Les racines cartographiques de l’Empire britannique (XVIe-XVIIe)

Publié le 17 mai 2023

Si l’Empire britannique n’existait pas encore au tournant du XVIIe siècle, c’est pourtant à ce moment qu’une idéologie et un imaginaire proto-impériaux prennent véritablement forme. Intéressons-nous au rôle que joua la cartographie aux débuts de l’Empire.

par Louise McCarthy, chercheuse en littérature et cartographie [1]


De la cartographie médiévale à la cartographie moderne

S’éloignant progressivement des traditions cartographiques médiévales et de l’esprit chrétien de la majorité des mappae mundi, les cartes anglaises produites à l’ère moderne furent repensées à l’aune des nouveaux modèles épistémologiques de l’époque. Il s’agissait aussi de faire apparaître les connaissances récemment acquises à propos de terres lointaines. Ainsi, aux XVIe et XVIIe siècles, ces cartes remodelèrent et réorganisèrent l’« Ancien monde » tout en faisant place au « Nouveau monde ».

> **Données fournies**
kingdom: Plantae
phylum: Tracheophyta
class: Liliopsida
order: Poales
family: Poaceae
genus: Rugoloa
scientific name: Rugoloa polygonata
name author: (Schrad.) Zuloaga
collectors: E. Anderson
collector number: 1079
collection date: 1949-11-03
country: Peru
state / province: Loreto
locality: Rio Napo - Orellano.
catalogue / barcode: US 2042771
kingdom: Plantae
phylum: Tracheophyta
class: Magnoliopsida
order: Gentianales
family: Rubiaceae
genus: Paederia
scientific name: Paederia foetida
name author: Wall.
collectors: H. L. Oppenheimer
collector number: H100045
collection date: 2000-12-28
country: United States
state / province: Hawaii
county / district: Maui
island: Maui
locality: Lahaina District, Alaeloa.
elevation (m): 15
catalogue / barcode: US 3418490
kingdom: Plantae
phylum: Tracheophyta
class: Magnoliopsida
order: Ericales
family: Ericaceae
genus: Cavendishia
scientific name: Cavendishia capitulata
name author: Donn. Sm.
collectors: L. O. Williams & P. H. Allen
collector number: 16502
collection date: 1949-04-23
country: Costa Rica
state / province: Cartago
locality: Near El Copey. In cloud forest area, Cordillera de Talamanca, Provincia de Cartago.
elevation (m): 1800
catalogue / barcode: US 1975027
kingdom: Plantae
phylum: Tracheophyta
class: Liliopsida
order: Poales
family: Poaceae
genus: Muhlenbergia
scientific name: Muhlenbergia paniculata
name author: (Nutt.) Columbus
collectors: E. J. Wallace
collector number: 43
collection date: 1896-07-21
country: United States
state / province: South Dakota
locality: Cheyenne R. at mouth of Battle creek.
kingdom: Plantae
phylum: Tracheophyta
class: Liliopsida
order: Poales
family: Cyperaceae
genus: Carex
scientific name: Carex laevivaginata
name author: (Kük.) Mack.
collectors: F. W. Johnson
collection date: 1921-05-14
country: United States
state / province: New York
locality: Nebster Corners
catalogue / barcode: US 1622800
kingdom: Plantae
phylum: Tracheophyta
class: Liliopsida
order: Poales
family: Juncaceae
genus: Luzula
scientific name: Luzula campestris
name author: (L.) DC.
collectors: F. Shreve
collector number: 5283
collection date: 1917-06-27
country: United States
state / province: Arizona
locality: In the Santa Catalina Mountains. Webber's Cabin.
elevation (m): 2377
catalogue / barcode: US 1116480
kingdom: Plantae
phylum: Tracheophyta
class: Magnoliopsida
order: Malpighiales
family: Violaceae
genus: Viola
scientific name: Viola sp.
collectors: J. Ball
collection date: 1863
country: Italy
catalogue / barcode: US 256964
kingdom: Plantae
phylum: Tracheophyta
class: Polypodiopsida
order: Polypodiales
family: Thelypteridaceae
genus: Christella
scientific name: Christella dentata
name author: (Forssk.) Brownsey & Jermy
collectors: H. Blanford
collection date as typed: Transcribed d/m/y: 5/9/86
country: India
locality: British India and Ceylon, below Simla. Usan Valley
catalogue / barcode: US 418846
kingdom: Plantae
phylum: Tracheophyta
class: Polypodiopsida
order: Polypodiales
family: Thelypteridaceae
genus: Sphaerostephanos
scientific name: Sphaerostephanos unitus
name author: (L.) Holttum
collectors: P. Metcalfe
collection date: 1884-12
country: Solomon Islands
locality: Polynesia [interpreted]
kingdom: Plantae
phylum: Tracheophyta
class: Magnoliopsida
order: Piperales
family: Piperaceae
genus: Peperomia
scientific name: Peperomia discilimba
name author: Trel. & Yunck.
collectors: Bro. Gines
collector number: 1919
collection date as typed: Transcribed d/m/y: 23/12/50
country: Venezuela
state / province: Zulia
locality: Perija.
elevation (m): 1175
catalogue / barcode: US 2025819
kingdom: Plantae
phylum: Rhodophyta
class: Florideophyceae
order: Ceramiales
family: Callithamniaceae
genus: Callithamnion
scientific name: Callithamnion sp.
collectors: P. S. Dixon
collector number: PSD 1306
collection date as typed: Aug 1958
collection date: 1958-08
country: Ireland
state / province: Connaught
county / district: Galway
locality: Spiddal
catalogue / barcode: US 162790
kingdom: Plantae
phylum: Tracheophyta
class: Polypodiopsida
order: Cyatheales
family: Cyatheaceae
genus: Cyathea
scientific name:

> **Consigne**
D'après le texte sur les racines cartographiques de l'Empire britannique, répondez aux questions suivantes.
(a) À quelle date ce texte a-t-il été publié ?
(b) Quelle fonction est attribuée à Louise McCarthy ?
(c) De quoi les cartes anglaises produites à l'ère moderne s'éloignaient-elles progressivement ?

> **Corrigé**
(a) Le 17 mai 2023.
(b) Chercheuse en littérature et cartographie.
(c) Des traditions cartographiques médiévales et de l'esprit chrétien de la majorité des mappae mundi.